I’ve seen this predictability problem firsthand. I’m an IP lawyer and investor who recently taught a class at the Practicing Law Institute. My students included more than 300 attorneys, most very experienced in intellectual property law. But when I polled them, 90 percent said they weren’t confident they could predict whether a software invention even qualifies for patenting.
This is a problem – and not just for these lawyers and their clients. When even trained IP experts can’t tell what’s eligible for a patent, the average American inventor and investor has no chance. The whole patent system has become unreliable.
This crisis has been long in the making. For more than a decade, the U.S. court system has slowly eroded patent eligibility for high-tech inventions. It began with several Supreme Court decisions that created vague guidelines for patent eligibility.
Federal district and circuit courts have interpreted those rulings broadly to disallow patents on high-tech inventions – such as software algorithms and medical diagnostic tests – whose complex workings judges have dismissed as “abstract,” “laws of nature,” or “natural phenomena.”
The U.S. Code says that “any new and useful process, machine, manufacture, or composition of matter” should be eligible for patenting. But companies whose innovations meet this statutory definition routinely have their patents challenged on the ground of allegedly being “abstract.”

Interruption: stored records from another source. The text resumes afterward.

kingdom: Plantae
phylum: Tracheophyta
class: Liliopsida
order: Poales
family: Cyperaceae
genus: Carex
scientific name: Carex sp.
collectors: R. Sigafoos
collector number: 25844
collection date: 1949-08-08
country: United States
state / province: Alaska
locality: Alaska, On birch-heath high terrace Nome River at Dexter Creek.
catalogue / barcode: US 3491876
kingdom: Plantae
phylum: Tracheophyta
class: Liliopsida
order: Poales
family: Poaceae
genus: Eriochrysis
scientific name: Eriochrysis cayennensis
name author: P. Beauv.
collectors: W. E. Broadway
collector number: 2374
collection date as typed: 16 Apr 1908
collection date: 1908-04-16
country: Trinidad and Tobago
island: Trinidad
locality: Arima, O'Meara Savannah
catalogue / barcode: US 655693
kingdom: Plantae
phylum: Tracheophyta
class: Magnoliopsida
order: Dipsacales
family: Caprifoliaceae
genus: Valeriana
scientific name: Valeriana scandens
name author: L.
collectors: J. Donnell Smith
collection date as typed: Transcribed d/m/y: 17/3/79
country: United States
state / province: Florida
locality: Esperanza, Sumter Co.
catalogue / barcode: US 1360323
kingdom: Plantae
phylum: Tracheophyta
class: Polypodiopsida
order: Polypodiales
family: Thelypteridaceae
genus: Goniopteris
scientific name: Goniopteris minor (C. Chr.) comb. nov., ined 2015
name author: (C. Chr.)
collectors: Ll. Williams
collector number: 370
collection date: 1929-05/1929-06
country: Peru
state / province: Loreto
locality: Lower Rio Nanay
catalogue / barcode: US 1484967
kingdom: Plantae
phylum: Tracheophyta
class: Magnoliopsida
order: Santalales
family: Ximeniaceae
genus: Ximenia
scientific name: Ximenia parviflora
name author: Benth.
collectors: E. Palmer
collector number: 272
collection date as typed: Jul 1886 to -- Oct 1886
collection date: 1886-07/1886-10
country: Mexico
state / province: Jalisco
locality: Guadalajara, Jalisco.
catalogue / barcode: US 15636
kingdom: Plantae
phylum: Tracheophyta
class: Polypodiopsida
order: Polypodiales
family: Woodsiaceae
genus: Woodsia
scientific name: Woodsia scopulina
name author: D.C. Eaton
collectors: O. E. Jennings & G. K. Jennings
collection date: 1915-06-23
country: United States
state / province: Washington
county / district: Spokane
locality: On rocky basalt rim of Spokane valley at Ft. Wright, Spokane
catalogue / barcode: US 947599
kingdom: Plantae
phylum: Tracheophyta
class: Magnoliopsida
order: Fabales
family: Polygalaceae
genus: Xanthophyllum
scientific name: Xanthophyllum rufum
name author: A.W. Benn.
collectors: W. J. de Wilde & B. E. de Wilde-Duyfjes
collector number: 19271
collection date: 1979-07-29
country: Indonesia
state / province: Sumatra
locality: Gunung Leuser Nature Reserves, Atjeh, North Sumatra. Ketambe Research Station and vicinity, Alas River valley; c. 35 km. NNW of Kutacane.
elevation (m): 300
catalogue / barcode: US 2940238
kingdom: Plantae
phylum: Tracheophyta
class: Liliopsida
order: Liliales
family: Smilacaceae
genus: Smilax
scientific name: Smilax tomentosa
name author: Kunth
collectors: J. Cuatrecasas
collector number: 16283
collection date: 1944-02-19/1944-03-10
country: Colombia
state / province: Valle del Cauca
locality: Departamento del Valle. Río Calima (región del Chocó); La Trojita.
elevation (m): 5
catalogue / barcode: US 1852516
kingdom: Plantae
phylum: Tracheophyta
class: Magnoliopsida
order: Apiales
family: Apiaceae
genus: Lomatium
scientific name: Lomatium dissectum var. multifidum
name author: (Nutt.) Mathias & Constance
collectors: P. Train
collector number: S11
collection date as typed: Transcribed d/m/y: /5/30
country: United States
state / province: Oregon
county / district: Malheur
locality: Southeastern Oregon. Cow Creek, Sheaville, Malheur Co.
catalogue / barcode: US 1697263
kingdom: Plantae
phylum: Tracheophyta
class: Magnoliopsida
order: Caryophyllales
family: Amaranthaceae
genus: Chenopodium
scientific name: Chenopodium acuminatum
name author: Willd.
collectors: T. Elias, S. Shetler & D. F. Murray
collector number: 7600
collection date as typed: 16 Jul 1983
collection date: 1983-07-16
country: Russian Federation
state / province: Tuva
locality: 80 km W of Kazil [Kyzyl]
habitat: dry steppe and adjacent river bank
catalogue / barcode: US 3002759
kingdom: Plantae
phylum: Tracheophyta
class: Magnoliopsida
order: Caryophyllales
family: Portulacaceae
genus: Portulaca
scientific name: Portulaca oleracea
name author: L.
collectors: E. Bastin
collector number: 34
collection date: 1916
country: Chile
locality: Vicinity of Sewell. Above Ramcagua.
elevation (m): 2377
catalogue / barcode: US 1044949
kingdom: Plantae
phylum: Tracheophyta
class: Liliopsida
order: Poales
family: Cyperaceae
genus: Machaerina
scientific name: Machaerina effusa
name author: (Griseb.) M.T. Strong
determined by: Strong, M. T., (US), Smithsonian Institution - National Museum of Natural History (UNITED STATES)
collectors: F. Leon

This situation creates a significant barrier to entry for young, innovative companies and intrepid investors looking to compete with established giants. And it sets patent owners up to fail.
As bleak as the situation may seem, a legislative fix could solve the problem. A bipartisan bill introduced by Sens. Thom Tillis, R-N.C., and Chris Coons, D-Del., called the Patent Eligibility Restoration Act, or PERA, would set clear standards for what is and isn’t eligible for a patent. It would remove courts’ discretion to deny patents based on ambiguous concepts like “abstract ideas” and “laws of nature,” reestablishing predictability for patent owners and investors.
PERA seeks to remove the guesswork around what is or is not “abstract” by setting forth specific categories of inventions that are ineligible for patenting. It would establish easy-to-understand criteria for patent eligibility, providing inventors with the certainty and predictability needed to take immense risks.
Without clear standards, more and more inventors will simply opt to keep their technologies secret or not develop them at all. The risk of pouring millions – or billions – of dollars into a new invention, only to have a court declare it patent ineligible at the eleventh hour, would be too high.
It’s high time for reform.
When I polled my class, 85 percent of the students agreed that intervention from Congress is necessary to fix patent eligibility. Sens. Tillis and Coons have already drawn up a solution. Everybody else just needs to vote “yes.”
Michael Gulliford is a Founding Partner at Soryn IP Capital Management, which provides a variety of capital solutions to companies, universities, and law firms that own and manage valuable intellectual property. He has more than two decades of experience working in the intellectual property arena. Opinions expressed are those of the author.